In it, I was older than the 48 I am now. It seemed maybe... late 50's. Maybe early 60's. I had thinning hair. Yeah, for those who know me, no... That wasn't the nightmare. I was wearing an expensive three-piece suit and sitting in an opulent, sky-high office. Big office. Great view of some urban metropolis... Maybe NYC, maybe Chicago or Boston. Didn't matter. But it was gorgeous. Floor-to-ceiling windows. Thick, dark red carpet. Huge oak desk.

One wall was covered with pictures of me with famous people in various settings. Clients, friends, vacation buddies, etc. It also had various degrees and awards displayed. And the shelves were likewise filled with trophies and awards and mementos of a very successful career.

In the dream, I knew who I was. The head creative guy at one of the largest advertising agencies in the world. Don Draper + 20 years. I had more money than the Catholic Church. I had entire offices full of people working for me. I had power and influence. I was The Guy You Called When You Needed The Idea That Will Save You.

I was not a bad man. I was not evil. I was not hated by my employees. I was just very, very dedicated to doing my job.

And I knew, in the dream, that that had had (fun to say three times fast) some personal costs. I was in the process of a third divorce. I had pictures of kids from all three marriages on my desk. And I was looking at them when the phone rang.

It was my second wife, with whom I knew I had eventually come to be quite cordial. Her name came up on the Caller ID, and I answered expecting to hear about some event that she wanted me to attend or someone who needed a job or an introduction. We were socially close.

No.
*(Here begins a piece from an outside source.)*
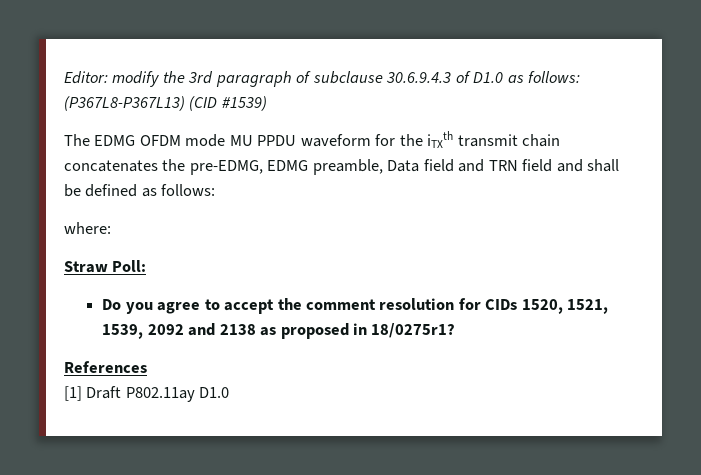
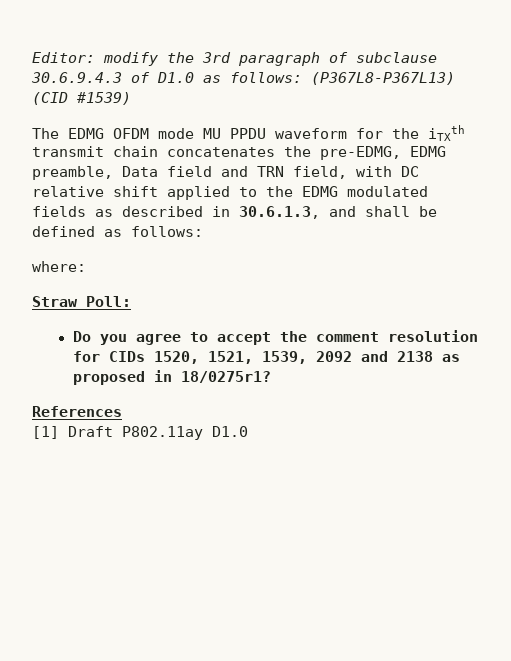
[522,159,553,172] field -> [293,166,419,179] [32,186,428,200] [32,206,320,219] field, with DC relative shift applied to the EDMG modulated fields as described in 30.6.1.3,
She had called to tell us our daughter, who was 22, had killed herself with a drug overdose.

I have never, in any dream, felt the kind of sheer and complete terror/horror and pain as I did at that moment. I felt responsible for her death and my wife's completely numb grief. I couldn't breathe. I looked at the pictures of my kids on the desk and felt like the entire world should end so that I didn't have to feel that way anymore.

I prayed to God that I could go back in time and change something. Whatever that might be. Something that would keep this horrible, painful, shattering thing from happening. Prayed that I could take The Other Path. That I could choose differently and do things differently and be another man that wasn't the man who was about to vomit on the nice, dark red rug.

And then I woke up.

And for about half a second, I thought that my real life was, in fact, the second chance. That I had been that man... that slightly balding, rich, successful, powerful man. And that I had been sent back to do it again. To live a different life. To be... me. Instead of him.

What an awesome dream. What an awesome, awesome dream.

Now I watch "Mad Men" with a lot less angst. Because I know that, no matter how much I might envy Don his chiseled good looks, I will never, ever again envy his fate.